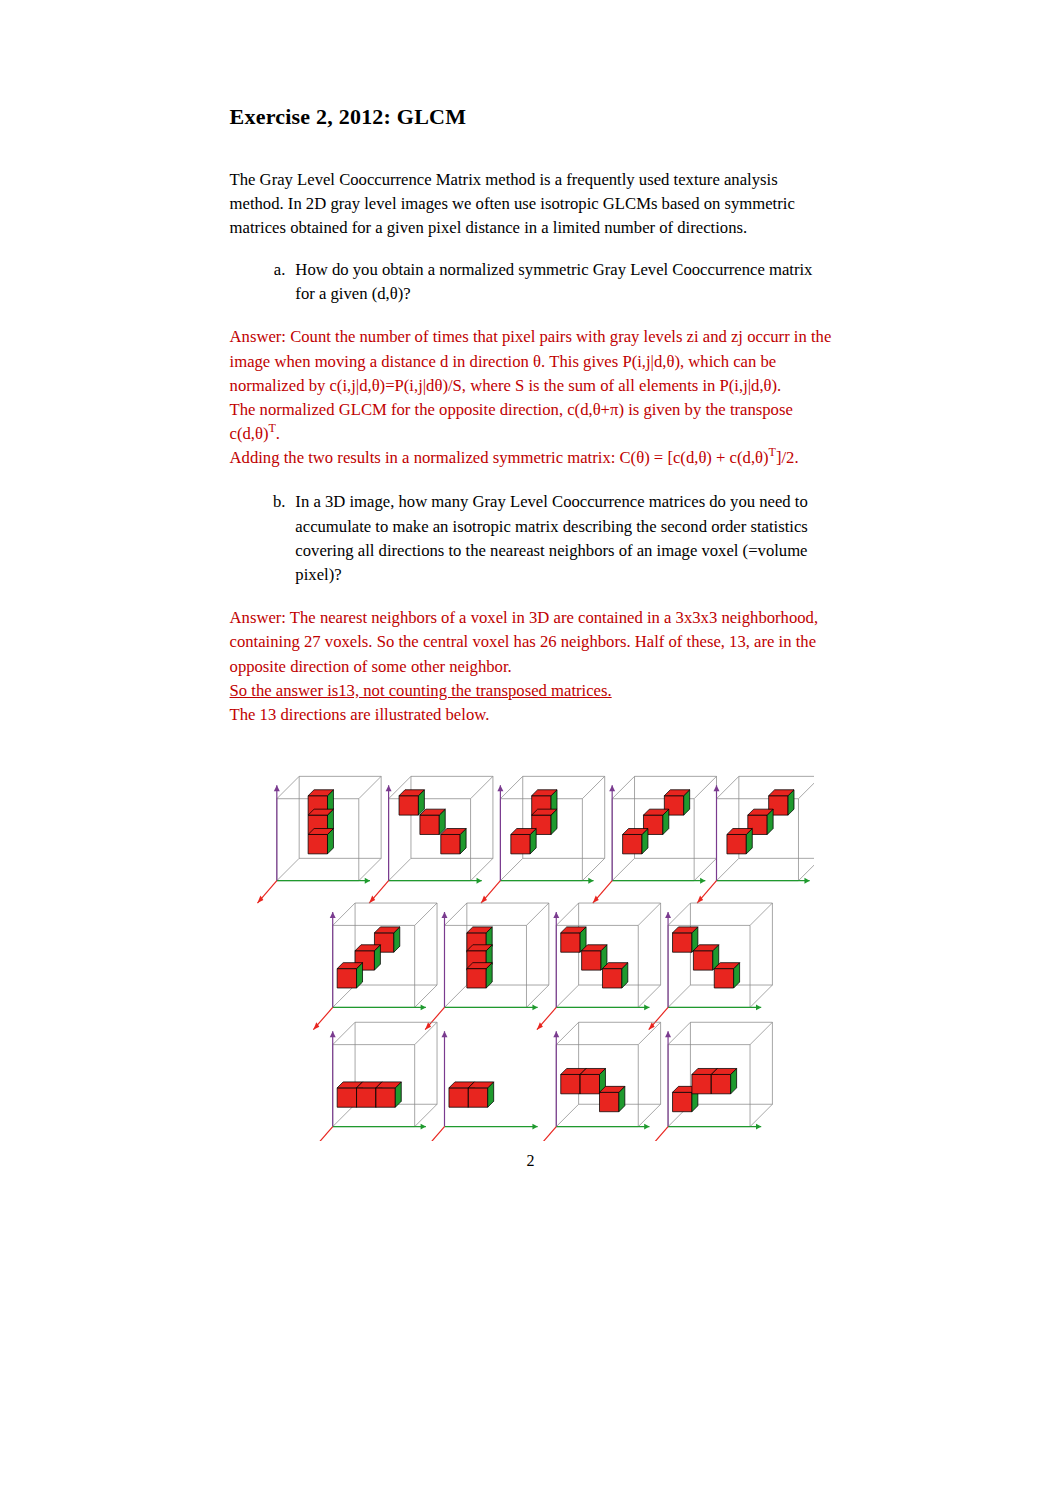Exercise 2, 2012: GLCM
The Gray Level Cooccurrence Matrix method is a frequently used texture analysis method. In 2D gray level images we often use isotropic GLCMs based on symmetric matrices obtained for a given pixel distance in a limited number of directions.
How do you obtain a normalized symmetric Gray Level Cooccurrence matrix for a given (d,θ)?
Answer: Count the number of times that pixel pairs with gray levels zi and zj occurr in the image when moving a distance d in direction θ. This gives P(i,j|d,θ), which can be normalized by c(i,j|d,θ)=P(i,j|dθ)/S, where S is the sum of all elements in P(i,j|d,θ).
The normalized GLCM for the opposite direction, c(d,θ+π) is given by the transpose c(d,θ)T.
Adding the two results in a normalized symmetric matrix: C(θ) = [c(d,θ) + c(d,θ)T]/2.
In a 3D image, how many Gray Level Cooccurrence matrices do you need to accumulate to make an isotropic matrix describing the second order statistics covering all directions to the neareast neighbors of an image voxel (=volume pixel)?
Answer: The nearest neighbors of a voxel in 3D are contained in a 3x3x3 neighborhood, containing 27 voxels. So the central voxel has 26 neighbors. Half of these, 13, are in the opposite direction of some other neighbor.
So the answer is13, not counting the transposed matrices.
The 13 directions are illustrated below.
2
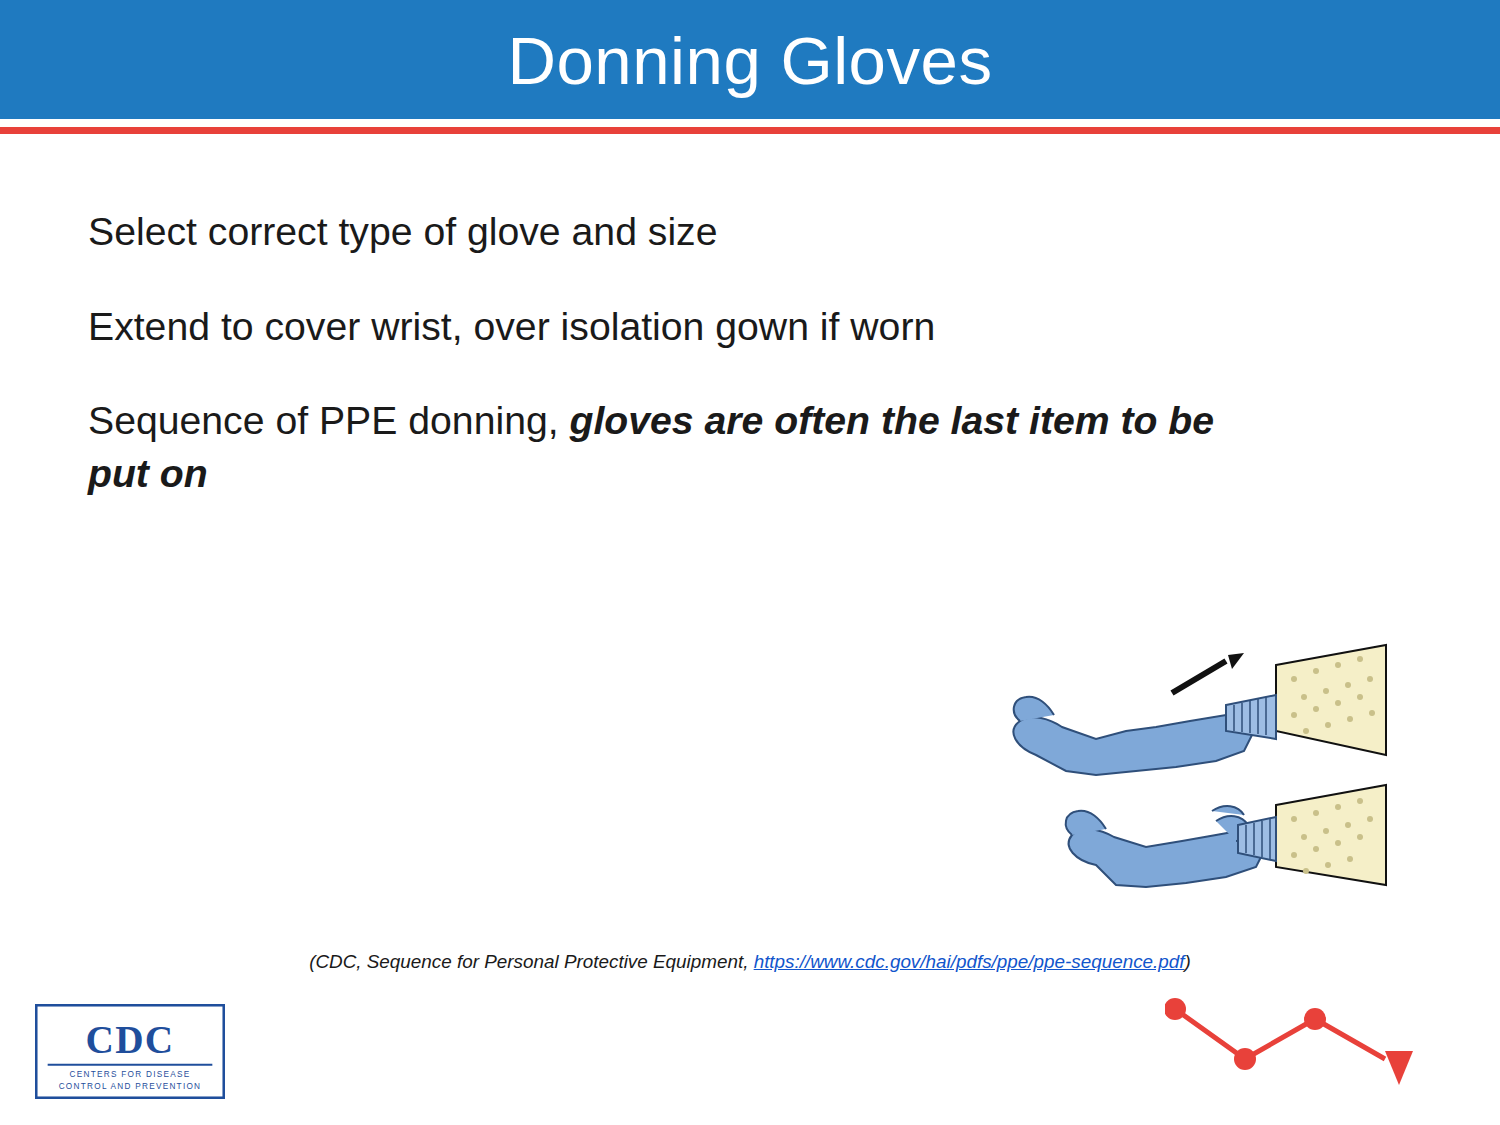Donning Gloves
Select correct type of glove and size
Extend to cover wrist, over isolation gown if worn
Sequence of PPE donning, gloves are often the last item to be put on
(CDC, Sequence for Personal Protective Equipment, https://www.cdc.gov/hai/pdfs/ppe/ppe-sequence.pdf)
CDC CENTERS FOR DISEASE CONTROL AND PREVENTION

* WHAT TO DO *
I need the lines from the line holding "Answer: The nearest" through the end of the material, inclusive, restated word for word and without pictures.

* EXERCISE SOLUTION *
Answer: The nearest neighbors of a voxel in 3D are contained in a 3x3x3 neighborhood, containing 27 voxels. So the central voxel has 26 neighbors. Half of these, 13, are in the opposite direction of some other neighbor.
So the answer is13, not counting the transposed matrices.
The 13 directions are illustrated below.
2
Donning Gloves
Select correct type of glove and size
Extend to cover wrist, over isolation gown if worn
Sequence of PPE donning, gloves are often the last item to be put on
(CDC, Sequence for Personal Protective Equipment, https://www.cdc.gov/hai/pdfs/ppe/ppe-sequence.pdf)
CDC CENTERS FOR DISEASE CONTROL AND PREVENTION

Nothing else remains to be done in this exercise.